## Objective
Arrange the lines below as a JSON list of strings, one string per line, with blank lines skipped. Leave the picture out of the answer.
Supplied material start
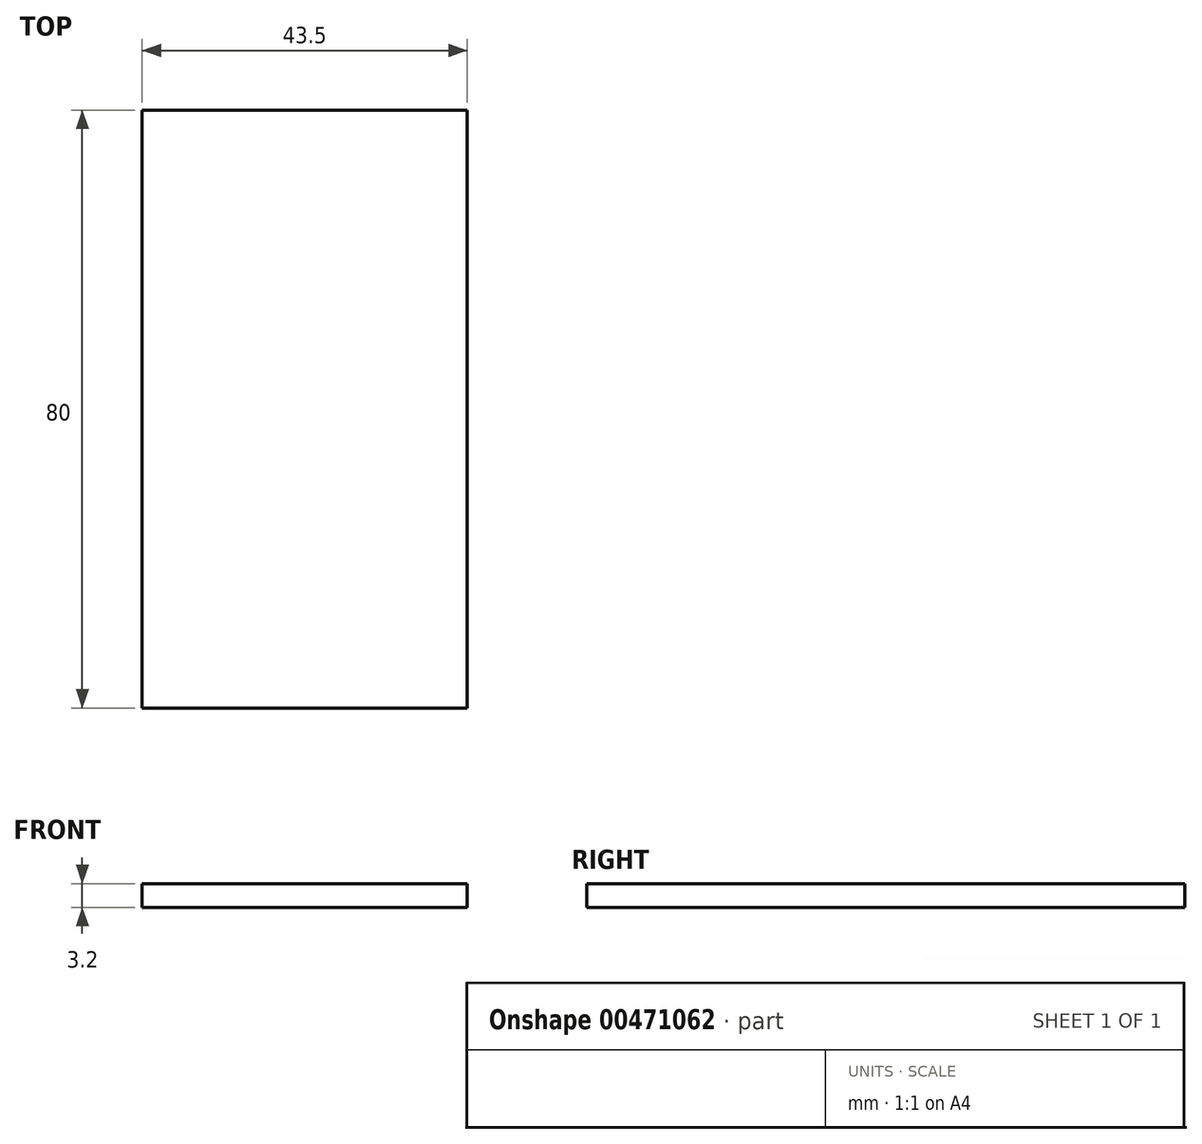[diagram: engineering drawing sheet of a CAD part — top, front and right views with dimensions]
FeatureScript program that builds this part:
annotation { "Feature Type Name" : "Feature", "Feature Type Description" : "" }
export const myFeature = defineFeature(function(context is Context, id is Id, definition is map)
    precondition{}
    {
        {
            var Q0;
            Q0=qCreatedBy(makeId("Top.planeOp"),FACE);
            var sketch = newSketch(context, id + "F0", { "sketchPlane" : qUnion([Q0])});
            skLineSegment(sketch, "E0", {"start": v(-75.08, 90.74) * mm, "end": v(-75.08, 10.74) * mm});
            skLineSegment(sketch, "E1", {"start": v(-75.08, 10.74) * mm, "end": v(-31.58, 10.74) * mm});
            skLineSegment(sketch, "E2", {"start": v(-31.58, 10.74) * mm, "end": v(-31.58, 90.74) * mm});
            skLineSegment(sketch, "E3", {"start": v(-31.58, 90.74) * mm, "end": v(-75.08, 90.74) * mm});
            skSolve(sketch);
        }
        {
            var Q0;
            Q0 = qSketchRegion(id + "F0", true);
            extrude(context, id + "F1", {"entities" : qUnion([Q0]), "depth" : 3.2 * mm, "offsetDistance" : 25 * mm});
        }
    });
Supplied material end
## Solved problem
[
  "[diagram: engineering drawing sheet of a CAD part — top, front and right views with dimensions]",
  "FeatureScript program that builds this part:",
  "annotation { \"Feature Type Name\" : \"Feature\", \"Feature Type Description\" : \"\" }",
  "export const myFeature = defineFeature(function(context is Context, id is Id, definition is map)",
  "    precondition{}",
  "    {",
  "        {",
  "            var Q0;",
  "            Q0=qCreatedBy(makeId(\"Top.planeOp\"),FACE);",
  "            var sketch = newSketch(context, id + \"F0\", { \"sketchPlane\" : qUnion([Q0])});",
  "            skLineSegment(sketch, \"E0\", {\"start\": v(-75.08, 90.74) * mm, \"end\": v(-75.08, 10.74) * mm});",
  "            skLineSegment(sketch, \"E1\", {\"start\": v(-75.08, 10.74) * mm, \"end\": v(-31.58, 10.74) * mm});",
  "            skLineSegment(sketch, \"E2\", {\"start\": v(-31.58, 10.74) * mm, \"end\": v(-31.58, 90.74) * mm});",
  "            skLineSegment(sketch, \"E3\", {\"start\": v(-31.58, 90.74) * mm, \"end\": v(-75.08, 90.74) * mm});",
  "            skSolve(sketch);",
  "        }",
  "        {",
  "            var Q0;",
  "            Q0 = qSketchRegion(id + \"F0\", true);",
  "            extrude(context, id + \"F1\", {\"entities\" : qUnion([Q0]), \"depth\" : 3.2 * mm, \"offsetDistance\" : 25 * mm});",
  "        }",
  "    });"
]